- Extracted material:

□ □ □ □ □

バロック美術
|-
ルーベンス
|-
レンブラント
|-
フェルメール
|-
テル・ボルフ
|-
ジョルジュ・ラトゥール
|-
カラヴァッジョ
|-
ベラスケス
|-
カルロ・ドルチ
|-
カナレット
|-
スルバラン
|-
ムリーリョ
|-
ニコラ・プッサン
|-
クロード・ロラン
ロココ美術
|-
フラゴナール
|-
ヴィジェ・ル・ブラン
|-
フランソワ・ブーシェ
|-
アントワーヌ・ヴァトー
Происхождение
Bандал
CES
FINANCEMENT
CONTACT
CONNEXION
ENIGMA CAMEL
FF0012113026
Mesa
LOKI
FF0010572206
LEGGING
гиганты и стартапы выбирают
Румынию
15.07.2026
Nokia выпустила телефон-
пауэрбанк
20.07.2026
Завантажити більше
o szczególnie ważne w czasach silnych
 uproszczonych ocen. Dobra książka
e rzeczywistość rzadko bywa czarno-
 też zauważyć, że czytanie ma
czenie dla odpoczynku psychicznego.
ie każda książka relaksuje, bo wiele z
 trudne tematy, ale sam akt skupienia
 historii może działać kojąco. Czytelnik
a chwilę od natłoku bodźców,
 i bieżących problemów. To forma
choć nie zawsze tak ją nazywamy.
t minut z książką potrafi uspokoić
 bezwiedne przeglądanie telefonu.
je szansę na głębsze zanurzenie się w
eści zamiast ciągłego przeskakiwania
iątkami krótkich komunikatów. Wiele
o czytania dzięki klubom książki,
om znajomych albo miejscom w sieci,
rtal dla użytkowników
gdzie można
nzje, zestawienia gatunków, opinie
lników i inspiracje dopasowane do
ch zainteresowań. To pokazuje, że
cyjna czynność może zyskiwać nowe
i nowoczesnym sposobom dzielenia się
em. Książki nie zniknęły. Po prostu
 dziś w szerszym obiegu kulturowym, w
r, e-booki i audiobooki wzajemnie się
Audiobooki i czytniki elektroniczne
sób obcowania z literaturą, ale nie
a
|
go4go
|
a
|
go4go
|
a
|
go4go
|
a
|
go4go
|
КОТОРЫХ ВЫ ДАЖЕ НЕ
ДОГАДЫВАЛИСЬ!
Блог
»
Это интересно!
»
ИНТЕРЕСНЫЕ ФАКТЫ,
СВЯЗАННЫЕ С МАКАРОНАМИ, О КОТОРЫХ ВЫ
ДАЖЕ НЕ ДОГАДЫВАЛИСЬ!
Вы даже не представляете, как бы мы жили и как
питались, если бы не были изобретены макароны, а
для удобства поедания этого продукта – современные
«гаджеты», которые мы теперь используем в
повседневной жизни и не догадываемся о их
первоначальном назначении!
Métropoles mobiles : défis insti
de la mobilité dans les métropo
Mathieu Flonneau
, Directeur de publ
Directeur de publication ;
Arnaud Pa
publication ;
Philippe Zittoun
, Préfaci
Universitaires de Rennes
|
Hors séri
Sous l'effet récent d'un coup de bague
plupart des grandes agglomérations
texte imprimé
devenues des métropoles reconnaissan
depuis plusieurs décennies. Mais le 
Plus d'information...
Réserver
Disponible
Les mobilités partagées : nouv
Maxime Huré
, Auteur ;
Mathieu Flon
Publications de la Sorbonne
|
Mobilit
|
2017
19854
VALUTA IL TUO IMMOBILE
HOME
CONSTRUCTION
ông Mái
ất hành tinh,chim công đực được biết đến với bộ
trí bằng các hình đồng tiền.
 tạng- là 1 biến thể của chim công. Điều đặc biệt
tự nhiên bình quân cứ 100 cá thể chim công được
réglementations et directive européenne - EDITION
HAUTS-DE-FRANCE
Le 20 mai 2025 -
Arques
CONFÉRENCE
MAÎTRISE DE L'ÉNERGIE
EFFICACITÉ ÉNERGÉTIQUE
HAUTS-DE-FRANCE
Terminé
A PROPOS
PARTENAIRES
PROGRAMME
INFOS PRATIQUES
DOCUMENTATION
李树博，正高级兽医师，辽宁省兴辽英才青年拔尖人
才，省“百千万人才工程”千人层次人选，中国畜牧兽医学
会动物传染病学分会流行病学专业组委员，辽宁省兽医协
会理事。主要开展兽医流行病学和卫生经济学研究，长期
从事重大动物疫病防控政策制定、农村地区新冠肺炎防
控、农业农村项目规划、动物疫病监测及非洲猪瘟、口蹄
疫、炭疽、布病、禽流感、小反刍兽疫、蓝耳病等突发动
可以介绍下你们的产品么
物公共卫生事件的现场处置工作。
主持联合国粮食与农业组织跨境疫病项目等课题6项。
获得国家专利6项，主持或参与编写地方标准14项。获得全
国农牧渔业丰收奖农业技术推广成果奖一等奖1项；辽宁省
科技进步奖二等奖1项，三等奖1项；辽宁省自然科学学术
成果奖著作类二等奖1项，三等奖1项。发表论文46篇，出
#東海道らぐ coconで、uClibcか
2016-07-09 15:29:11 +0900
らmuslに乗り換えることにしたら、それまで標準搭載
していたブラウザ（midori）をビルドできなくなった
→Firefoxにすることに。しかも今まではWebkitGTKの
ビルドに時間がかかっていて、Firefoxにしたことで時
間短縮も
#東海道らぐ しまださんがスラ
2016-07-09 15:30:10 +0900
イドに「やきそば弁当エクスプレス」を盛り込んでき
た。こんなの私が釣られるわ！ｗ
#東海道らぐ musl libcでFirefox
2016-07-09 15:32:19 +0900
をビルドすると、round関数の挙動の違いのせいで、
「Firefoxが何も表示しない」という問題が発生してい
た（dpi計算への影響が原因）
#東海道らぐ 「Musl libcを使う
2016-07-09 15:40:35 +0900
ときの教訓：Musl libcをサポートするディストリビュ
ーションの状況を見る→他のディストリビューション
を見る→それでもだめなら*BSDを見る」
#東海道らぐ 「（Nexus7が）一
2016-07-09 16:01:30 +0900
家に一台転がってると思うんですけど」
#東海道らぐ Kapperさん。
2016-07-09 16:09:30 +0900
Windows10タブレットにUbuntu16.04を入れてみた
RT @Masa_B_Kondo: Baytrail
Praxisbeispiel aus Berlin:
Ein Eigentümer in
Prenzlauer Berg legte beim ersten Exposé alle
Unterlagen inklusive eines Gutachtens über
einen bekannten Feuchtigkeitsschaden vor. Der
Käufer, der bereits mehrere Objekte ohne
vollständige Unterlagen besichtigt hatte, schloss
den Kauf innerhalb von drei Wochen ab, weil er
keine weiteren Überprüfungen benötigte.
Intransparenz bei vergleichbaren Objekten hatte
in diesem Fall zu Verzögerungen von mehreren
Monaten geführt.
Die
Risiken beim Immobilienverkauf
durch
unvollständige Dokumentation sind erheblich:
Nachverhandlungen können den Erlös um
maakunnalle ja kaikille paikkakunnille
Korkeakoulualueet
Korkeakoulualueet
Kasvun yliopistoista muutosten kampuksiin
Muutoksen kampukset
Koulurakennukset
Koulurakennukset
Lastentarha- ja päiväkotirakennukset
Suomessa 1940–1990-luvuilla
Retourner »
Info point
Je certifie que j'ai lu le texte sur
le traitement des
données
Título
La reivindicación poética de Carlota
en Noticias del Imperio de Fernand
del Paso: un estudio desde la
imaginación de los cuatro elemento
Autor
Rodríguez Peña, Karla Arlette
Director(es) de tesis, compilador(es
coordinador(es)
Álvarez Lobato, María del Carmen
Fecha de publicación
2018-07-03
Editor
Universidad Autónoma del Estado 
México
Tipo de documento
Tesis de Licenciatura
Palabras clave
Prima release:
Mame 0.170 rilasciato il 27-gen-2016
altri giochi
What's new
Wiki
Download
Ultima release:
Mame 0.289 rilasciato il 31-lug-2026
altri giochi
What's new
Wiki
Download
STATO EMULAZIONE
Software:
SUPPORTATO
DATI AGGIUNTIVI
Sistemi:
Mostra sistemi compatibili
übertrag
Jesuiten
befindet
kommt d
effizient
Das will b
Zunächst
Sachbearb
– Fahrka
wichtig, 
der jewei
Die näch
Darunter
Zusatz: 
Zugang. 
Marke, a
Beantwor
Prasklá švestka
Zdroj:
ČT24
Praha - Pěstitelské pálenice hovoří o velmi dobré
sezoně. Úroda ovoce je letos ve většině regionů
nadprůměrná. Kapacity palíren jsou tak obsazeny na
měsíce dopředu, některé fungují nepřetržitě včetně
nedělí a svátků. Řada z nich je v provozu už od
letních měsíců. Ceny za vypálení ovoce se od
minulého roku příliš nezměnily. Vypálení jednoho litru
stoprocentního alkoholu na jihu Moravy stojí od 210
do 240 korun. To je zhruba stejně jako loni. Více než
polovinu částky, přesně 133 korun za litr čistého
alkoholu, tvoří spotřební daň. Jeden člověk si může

□ □ □ □ □

- Work instruction:
Every line in the data above that includes the word "được" should be copied.

- Completed exercise:
ất hành tinh,chim công đực được biết đến với bộ
tự nhiên bình quân cứ 100 cá thể chim công được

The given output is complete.